_Assignment_. Using the entries that follow, write out the line containing "index pip: (228, 122)", the line containing "pinky pip: (279, 131)", and every line between them, exactly and nothing else.

_Source material_.
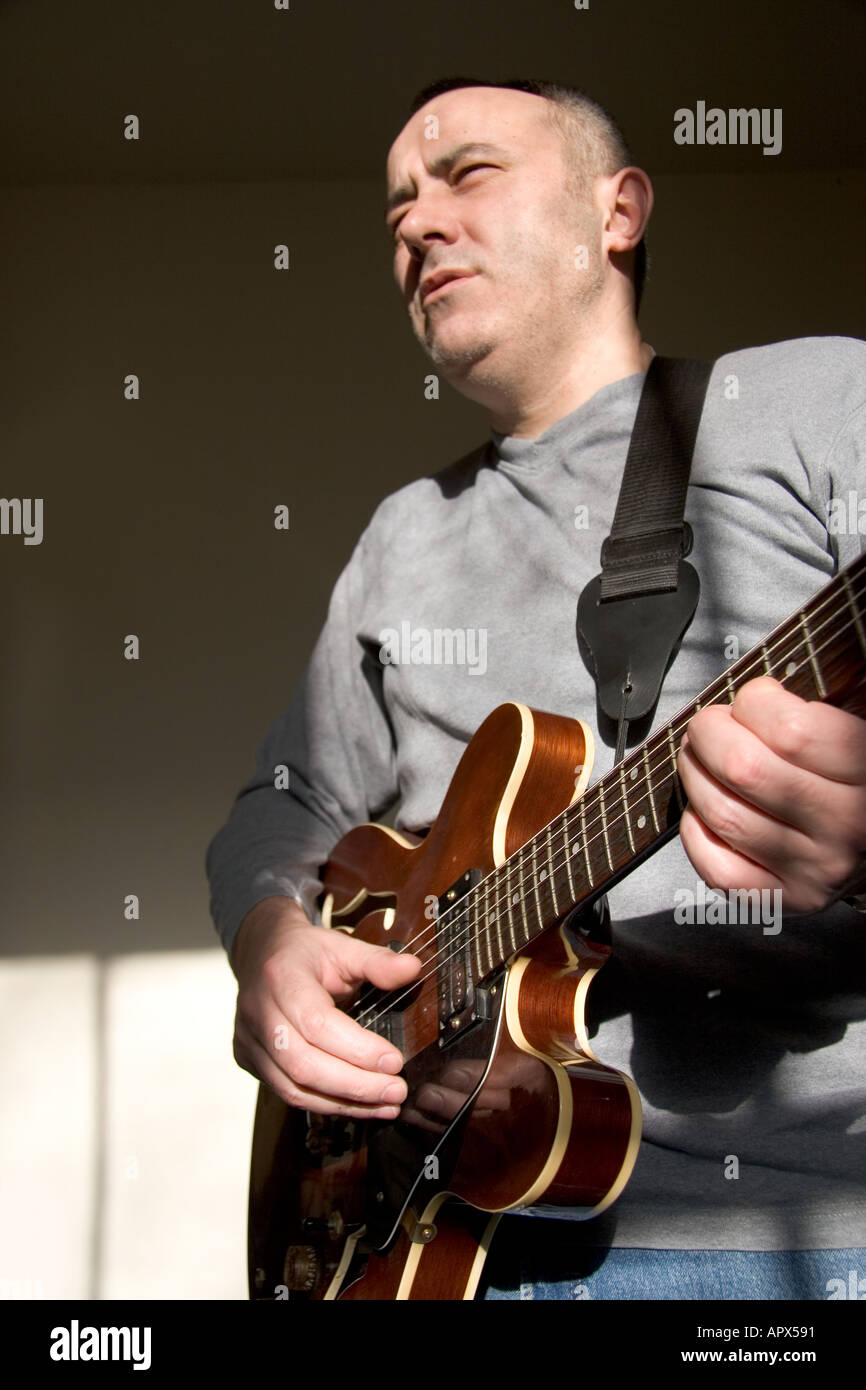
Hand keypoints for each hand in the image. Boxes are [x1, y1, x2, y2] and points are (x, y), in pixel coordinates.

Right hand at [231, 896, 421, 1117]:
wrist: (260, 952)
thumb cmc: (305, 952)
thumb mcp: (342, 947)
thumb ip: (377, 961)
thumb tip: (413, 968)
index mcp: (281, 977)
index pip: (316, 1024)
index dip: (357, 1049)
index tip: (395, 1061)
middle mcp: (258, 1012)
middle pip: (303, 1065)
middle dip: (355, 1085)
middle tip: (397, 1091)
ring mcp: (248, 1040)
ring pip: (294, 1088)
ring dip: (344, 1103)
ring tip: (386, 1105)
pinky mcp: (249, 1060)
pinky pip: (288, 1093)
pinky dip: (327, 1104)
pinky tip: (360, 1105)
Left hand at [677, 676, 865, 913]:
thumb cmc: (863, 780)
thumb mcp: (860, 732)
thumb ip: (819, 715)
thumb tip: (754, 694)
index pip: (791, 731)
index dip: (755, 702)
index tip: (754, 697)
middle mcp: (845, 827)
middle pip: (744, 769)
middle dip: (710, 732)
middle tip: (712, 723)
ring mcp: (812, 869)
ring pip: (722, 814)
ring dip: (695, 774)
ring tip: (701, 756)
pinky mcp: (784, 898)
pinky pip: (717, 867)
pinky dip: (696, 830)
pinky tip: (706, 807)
---
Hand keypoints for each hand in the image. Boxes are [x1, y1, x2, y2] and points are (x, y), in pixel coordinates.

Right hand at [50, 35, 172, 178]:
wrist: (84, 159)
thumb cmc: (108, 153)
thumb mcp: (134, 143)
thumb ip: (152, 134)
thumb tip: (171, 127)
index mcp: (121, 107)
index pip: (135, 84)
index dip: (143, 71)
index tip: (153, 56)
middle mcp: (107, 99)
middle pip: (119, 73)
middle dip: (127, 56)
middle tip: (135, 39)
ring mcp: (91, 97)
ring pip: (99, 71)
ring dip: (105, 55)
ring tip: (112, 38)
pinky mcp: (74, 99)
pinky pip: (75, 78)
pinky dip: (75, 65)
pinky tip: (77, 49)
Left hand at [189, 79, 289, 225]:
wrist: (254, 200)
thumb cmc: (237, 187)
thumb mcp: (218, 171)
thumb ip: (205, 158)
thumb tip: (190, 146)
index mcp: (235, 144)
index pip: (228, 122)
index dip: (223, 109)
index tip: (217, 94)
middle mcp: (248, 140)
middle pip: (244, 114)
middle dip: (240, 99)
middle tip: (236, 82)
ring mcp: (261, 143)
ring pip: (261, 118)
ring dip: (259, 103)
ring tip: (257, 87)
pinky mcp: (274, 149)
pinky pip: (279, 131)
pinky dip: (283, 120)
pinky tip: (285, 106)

_Exercise response_.
index pip: (228, 122)
index dip: (223, 109)
index tip: (217, 94)
middle mcp: (248, 140)
middle pip: (244, 114)
middle dip: (240, 99)
middle tip: (236, 82)
ring mcp: (261, 143)
ring pip: (261, 118)
ring dip: (259, 103)
ring tip: (257, 87)
pinky mcp: (274, 149)
pinky pip: (279, 131)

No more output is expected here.